Such aus den Einträgen unten jede Zeile heraus, in der das Wort "Entrevistas" vorkommt, und schreib diese Zeilen ab. Achte dabei auf Groß- und Kleinschreibung.

#### Vorliegende Einträge:

-=-=-=-=-

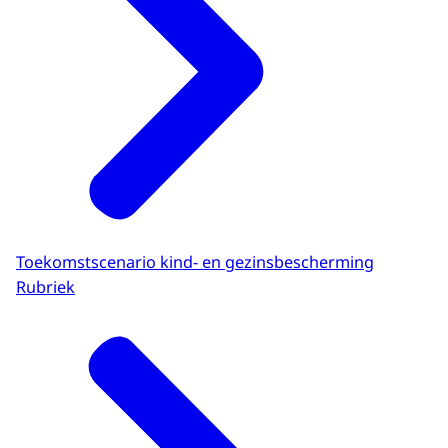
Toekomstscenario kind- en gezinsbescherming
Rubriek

-=-=-=-=-

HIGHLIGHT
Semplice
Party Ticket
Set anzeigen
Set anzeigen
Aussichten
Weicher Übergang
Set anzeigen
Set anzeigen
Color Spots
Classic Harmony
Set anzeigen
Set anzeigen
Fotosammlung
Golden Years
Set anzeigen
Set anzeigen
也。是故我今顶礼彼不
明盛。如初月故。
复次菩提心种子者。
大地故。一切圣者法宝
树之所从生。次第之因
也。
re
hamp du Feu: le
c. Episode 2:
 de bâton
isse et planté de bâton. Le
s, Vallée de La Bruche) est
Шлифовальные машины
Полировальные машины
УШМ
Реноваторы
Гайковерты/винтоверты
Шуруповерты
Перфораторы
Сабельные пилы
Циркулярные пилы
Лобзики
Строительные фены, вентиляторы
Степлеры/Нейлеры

-=-=-=-=-

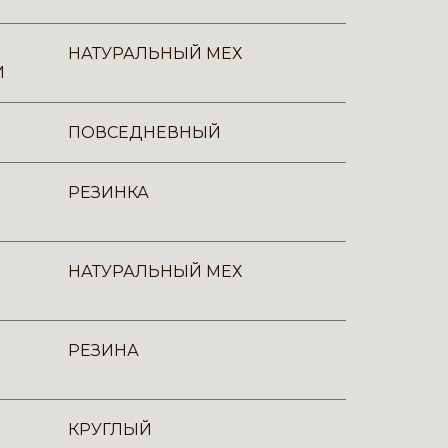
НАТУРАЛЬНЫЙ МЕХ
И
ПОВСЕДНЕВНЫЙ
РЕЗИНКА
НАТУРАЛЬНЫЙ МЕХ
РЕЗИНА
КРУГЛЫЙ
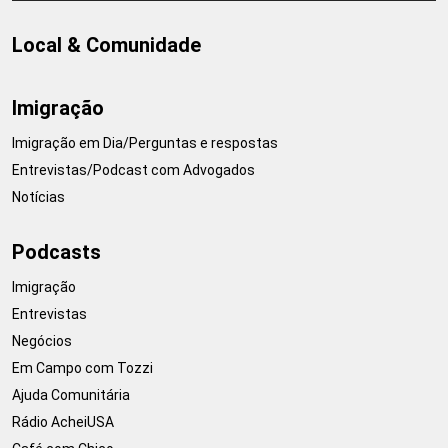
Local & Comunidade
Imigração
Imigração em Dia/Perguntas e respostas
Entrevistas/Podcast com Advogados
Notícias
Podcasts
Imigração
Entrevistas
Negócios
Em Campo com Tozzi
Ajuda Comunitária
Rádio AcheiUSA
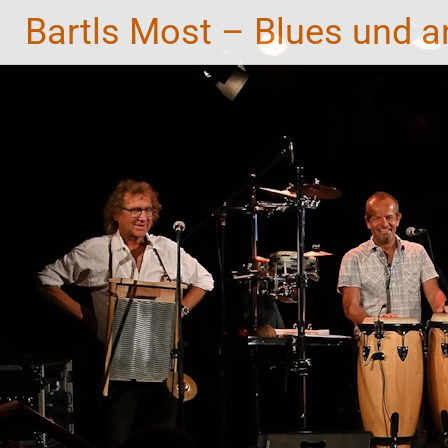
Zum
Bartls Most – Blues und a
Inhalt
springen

-=-=-=-=-

#### Lösung der Aufgabe:
Entrevistas/Podcast com Advogados
Entrevistas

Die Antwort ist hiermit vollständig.